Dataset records
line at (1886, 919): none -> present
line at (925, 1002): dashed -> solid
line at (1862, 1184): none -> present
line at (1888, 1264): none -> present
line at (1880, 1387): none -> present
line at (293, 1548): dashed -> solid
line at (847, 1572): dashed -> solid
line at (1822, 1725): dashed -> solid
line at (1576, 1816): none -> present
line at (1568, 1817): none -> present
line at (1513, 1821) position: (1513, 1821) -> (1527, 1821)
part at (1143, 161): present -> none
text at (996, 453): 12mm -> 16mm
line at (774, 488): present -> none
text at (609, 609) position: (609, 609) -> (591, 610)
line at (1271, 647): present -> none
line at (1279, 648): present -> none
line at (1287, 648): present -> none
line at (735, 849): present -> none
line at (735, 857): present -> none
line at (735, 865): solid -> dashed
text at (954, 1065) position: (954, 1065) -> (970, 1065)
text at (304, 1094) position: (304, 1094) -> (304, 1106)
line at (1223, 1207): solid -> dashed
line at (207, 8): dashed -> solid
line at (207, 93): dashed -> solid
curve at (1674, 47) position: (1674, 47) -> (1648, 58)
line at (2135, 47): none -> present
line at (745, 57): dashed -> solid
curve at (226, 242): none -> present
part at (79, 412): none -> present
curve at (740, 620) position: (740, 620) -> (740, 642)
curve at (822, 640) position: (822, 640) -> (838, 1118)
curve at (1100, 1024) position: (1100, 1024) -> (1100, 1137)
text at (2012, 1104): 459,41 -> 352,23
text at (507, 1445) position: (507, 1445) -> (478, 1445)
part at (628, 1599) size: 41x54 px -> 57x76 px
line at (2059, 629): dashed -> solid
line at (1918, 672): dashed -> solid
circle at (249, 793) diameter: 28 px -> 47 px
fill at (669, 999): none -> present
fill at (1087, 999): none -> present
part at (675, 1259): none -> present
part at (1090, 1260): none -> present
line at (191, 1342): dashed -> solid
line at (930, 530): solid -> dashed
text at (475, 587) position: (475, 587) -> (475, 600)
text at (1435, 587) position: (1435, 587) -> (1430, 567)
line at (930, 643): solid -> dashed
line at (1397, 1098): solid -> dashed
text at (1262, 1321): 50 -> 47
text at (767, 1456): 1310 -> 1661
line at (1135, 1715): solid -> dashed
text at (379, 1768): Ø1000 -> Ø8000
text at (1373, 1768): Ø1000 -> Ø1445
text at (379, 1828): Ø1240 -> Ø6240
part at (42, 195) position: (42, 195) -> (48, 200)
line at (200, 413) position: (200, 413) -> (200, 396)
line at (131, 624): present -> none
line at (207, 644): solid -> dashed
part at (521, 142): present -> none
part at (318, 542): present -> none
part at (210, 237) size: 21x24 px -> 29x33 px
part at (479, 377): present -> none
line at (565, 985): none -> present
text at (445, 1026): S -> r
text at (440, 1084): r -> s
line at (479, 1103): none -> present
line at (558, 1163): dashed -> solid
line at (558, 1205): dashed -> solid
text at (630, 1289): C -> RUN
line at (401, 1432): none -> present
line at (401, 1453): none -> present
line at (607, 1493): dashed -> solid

» Short task:
Output every line of the material above as a JSON list of strings, one string per line, leaving out blank lines.

» Reply:
[
  "line at (1886, 919): none -> present",
  "line at (925, 1002): dashed -> solid",
  "line at (1862, 1184): none -> present",
  "line at (1888, 1264): none -> present",
  "line at (1880, 1387): none -> present",
  "line at (293, 1548): dashed -> solid",
  "line at (847, 1572): dashed -> solid",
  "line at (1822, 1725): dashed -> solid",
  "line at (1576, 1816): none -> present",
  "line at (1568, 1817): none -> present",
  "line at (1513, 1821) position: (1513, 1821) -> (1527, 1821)",
  "part at (1143, 161): present -> none",
  "text at (996, 453): 12mm -> 16mm",
  "line at (774, 488): present -> none",
  "text at (609, 609) position: (609, 609) -> (591, 610)",
  "line at (1271, 647): present -> none",
  "line at (1279, 648): present -> none",
  "line at (1287, 648): present -> none",
  "line at (735, 849): present -> none",
  "line at (735, 857): present -> none",
  "line at (735, 865): solid -> dashed",
  "text at (954, 1065) position: (954, 1065) -> (970, 1065)",
  "text at (304, 1094) position: (304, 1094) -> (304, 1106)",
  "line at (1223, 1207): solid -> dashed",
  "line at (207, 8): dashed -> solid",
  "line at (207, 93): dashed -> solid",
  "curve at (1674, 47) position: (1674, 47) -> (1648, 58)",
  "line at (2135, 47): none -> present",
  "line at (745, 57): dashed -> solid",
  "curve at (226, 242): none -> present",
  "part at (79, 412): none -> present",
  "curve at (740, 620) position: (740, 620) -> (740, 642)",
  "curve at (822, 640) position: (822, 640) -> (838, 1118)",
  "curve at (1100, 1024) position: (1100, 1024) -> (1100, 1137)",
  "text at (2012, 1104): 459,41 -> 352,23",
  "text at (507, 1445) position: (507, 1445) -> (478, 1445)",
  "part at (628, 1599) size: 41x54 px -> 57x76 px",
  "line at (2059, 629): dashed -> solid",
  "line at (1918, 672): dashed -> solid",
  "circle at (249, 793) diameter: 28 px -> 47 px",
  "fill at (669, 999): none -> present",
  "fill at (1087, 999): none -> present",
  "part at (675, 1259): none -> present",
  "part at (1090, 1260): none -> present",
  "line at (191, 1342): dashed -> solid",
  "line at (930, 530): solid -> dashed",
  "text at (475, 587) position: (475, 587) -> (475, 600)",
  "text at (1435, 587) position: (1435, 587) -> (1430, 567)",
  "line at (930, 643): solid -> dashed",
  "line at (1397, 1098): solid -> dashed",
  "text at (1262, 1321): 50 -> 47",
  "text at (767, 1456): 1310 -> 1661",
  "line at (1135, 1715): solid -> dashed",
  "text at (379, 1768): Ø1000 -> Ø8000",
  "text at (1373, 1768): Ø1000 -> Ø1445",
  "text at (379, 1828): Ø1240 -> Ø6240",
  "part at (42, 195) position: (42, 195) -> (48, 200)",
  "line at (200, 413) position: (200, 413) -> (200, 396)",
  "line at (131, 624): present -> none",
  "line at (207, 644): solid -> dashed",
  "part at (521, 142): present -> none",
  "part at (318, 542): present -> none",
  "part at (210, 237) size: 21x24 px -> 29x33 px",
  "part at (479, 377): present -> none",
  "line at (565, 985): none -> present",
  "text at (445, 1026): S -> r",
  "text at (440, 1084): r -> s",
  "line at (479, 1103): none -> present",
  "line at (558, 1163): dashed -> solid",
  "line at (558, 1205): dashed -> solid",
  "text at (630, 1289): C -> RUN",
  "line at (401, 1432): none -> present",
  "line at (401, 1453): none -> present",
  "line at (607, 1493): dashed -> solid"
]